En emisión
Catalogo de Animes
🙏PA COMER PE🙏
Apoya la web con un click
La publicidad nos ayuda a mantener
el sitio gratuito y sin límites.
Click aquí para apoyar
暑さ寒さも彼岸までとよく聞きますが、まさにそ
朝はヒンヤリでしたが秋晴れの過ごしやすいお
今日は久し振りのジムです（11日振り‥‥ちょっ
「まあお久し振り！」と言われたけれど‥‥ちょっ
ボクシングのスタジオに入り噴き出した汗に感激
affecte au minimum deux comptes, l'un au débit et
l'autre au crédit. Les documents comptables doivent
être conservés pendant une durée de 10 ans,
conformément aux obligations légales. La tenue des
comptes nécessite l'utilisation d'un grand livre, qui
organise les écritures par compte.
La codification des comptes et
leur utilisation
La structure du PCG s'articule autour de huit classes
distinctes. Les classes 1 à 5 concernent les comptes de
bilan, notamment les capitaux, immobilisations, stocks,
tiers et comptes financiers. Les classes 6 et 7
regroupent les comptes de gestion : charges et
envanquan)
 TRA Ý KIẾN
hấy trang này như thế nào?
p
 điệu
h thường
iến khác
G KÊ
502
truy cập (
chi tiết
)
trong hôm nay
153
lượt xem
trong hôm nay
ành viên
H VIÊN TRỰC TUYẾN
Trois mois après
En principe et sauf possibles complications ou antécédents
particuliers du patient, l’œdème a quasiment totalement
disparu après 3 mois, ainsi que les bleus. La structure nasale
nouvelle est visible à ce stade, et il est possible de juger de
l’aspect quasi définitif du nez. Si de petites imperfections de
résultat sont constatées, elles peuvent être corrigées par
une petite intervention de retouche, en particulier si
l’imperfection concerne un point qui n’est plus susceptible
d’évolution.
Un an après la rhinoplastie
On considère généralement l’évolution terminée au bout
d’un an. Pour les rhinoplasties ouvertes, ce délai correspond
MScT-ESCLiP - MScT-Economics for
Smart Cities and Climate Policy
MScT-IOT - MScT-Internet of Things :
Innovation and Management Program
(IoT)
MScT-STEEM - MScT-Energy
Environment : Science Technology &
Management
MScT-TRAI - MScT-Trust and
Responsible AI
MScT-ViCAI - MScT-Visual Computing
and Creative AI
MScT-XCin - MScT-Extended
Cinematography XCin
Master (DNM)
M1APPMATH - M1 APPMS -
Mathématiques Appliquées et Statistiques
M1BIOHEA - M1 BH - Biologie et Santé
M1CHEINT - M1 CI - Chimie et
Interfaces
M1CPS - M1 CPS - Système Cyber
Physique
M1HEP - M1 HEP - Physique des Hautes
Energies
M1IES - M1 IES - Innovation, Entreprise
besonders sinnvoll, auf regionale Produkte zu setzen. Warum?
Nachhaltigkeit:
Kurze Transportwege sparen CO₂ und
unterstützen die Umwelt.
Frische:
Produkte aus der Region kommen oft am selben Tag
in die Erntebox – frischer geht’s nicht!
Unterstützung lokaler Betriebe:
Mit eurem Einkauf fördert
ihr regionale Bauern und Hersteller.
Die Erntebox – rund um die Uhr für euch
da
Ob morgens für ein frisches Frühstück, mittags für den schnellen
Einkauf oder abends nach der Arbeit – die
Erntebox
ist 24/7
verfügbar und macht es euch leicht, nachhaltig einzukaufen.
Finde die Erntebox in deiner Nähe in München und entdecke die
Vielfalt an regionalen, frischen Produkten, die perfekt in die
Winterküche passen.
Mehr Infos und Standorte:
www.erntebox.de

- - - - - - -

**Aim of the task:** When you copy the data, keep every line word for word.

**Result for this exercise:**
En emisión
Catalogo de Animes
🙏PA COMER PE🙏
Apoya la web con un click
La publicidad nos ayuda a mantener
el sitio gratuito y sin límites.
Click aquí para apoyar
暑さ寒さも彼岸までとよく聞きますが、まさにそ
朝はヒンヤリでしたが秋晴れの過ごしやすいお
今日は久し振りのジムです（11日振り‥‥ちょっ
「まあお久し振り！」と言われたけれど‥‥ちょっ
ボクシングのスタジオに入り噴き出した汗に感激
affecte au minimum deux comptes, l'un au débit et
l'autre au crédit. Les documents comptables doivent
être conservés pendant une durée de 10 ans,
conformément aux obligations légales. La tenue des
comptes nécessite l'utilisation d'un grand livre, qui
organise les écritures par compte.
La codification des comptes et
leur utilisation
La structure du PCG s'articule autour de huit classes
distinctes. Les classes 1 à 5 concernent les comptes de
bilan, notamment les capitaux, immobilisations, stocks,
tiers et comptes financiers. Les classes 6 et 7
regroupent les comptes de gestion : charges et
envanquan)
 TRA Ý KIẾN
hấy trang này như thế nào?
p
 điệu
h thường
iến khác
G KÊ
502
truy cập (
chi tiết
)
trong hôm nay
153
lượt xem
trong hôm nay
ành viên
H VIÊN TRỰC TUYẾN
Trois mois après
En principe et sauf possibles complications ou antécédents
particuliers du patient, l’œdème a quasiment totalement
disparu après 3 mois, ainsi que les bleus. La structure nasale
nouvelle est visible à ce stade, et il est possible de juger de
l’aspect quasi définitif du nez. Si de petites imperfections de
résultat sont constatées, elles peuvent être corrigées par
une petite intervention de retouche, en particulier si
l’imperfection concerne un point qui n’est plus susceptible
d’évolution.
Un an après la rhinoplastie
On considère généralement l’évolution terminée au bout
d’un an. Pour les rhinoplasties ouvertes, ce délai correspond
MScT-ESCLiP - MScT-Economics for
Smart Cities and Climate Policy
MScT-IOT - MScT-Internet of Things :
Innovation and Management Program
(IoT)
MScT-STEEM - MScT-Energy
Environment : Science Technology &
Management
MScT-TRAI - MScT-Trust and
Responsible AI
MScT-ViCAI - MScT-Visual Computing
and Creative AI
MScT-XCin - MScT-Extended
Cinematography XCin
Master (DNM)
M1APPMATH - M1 APPMS -
Mathématiques Appliquées et Statistiques
M1BIOHEA - M1 BH - Biologie et Santé
M1CHEINT - M1 CI - Chimie et
Interfaces
M1CPS - M1 CPS - Système Cyber
Physique
M1HEP - M1 HEP - Physique des Hautes
Energies
M1IES - M1 IES - Innovation, Entreprise
besonders sinnvoll, auf regionale Produkte zu setzen. Warum?
Nachhaltigkeit:
Kurze Transportwege sparen CO₂ und
unterstützen die Umwelt.
Frische:
Produkte aus der Region kommen oft am selben Tag
in die Erntebox – frischer geht’s nicht!
Unterstützung lokaler Betriebe:
Mit eurem Einkauf fördert
ihr regionale Bauern und Hersteller.
Die Erntebox – rund um die Uhr für euch
da
Ob morgens für ein frisches Frühstück, mittags für den schnellen
Einkauf oder abends nach der Arbeit – die
Erntebox
ist 24/7
verfügbar und macht es euch leicht, nachhaltig einzukaufen.
Finde die Erntebox in deiner Nähe in München und entdecke die
Vielfalt an regionalen, frischen Produkten, die perfekt in die
Winterküche passen.
Mehr Infos und Standorte:
www.erntebox.de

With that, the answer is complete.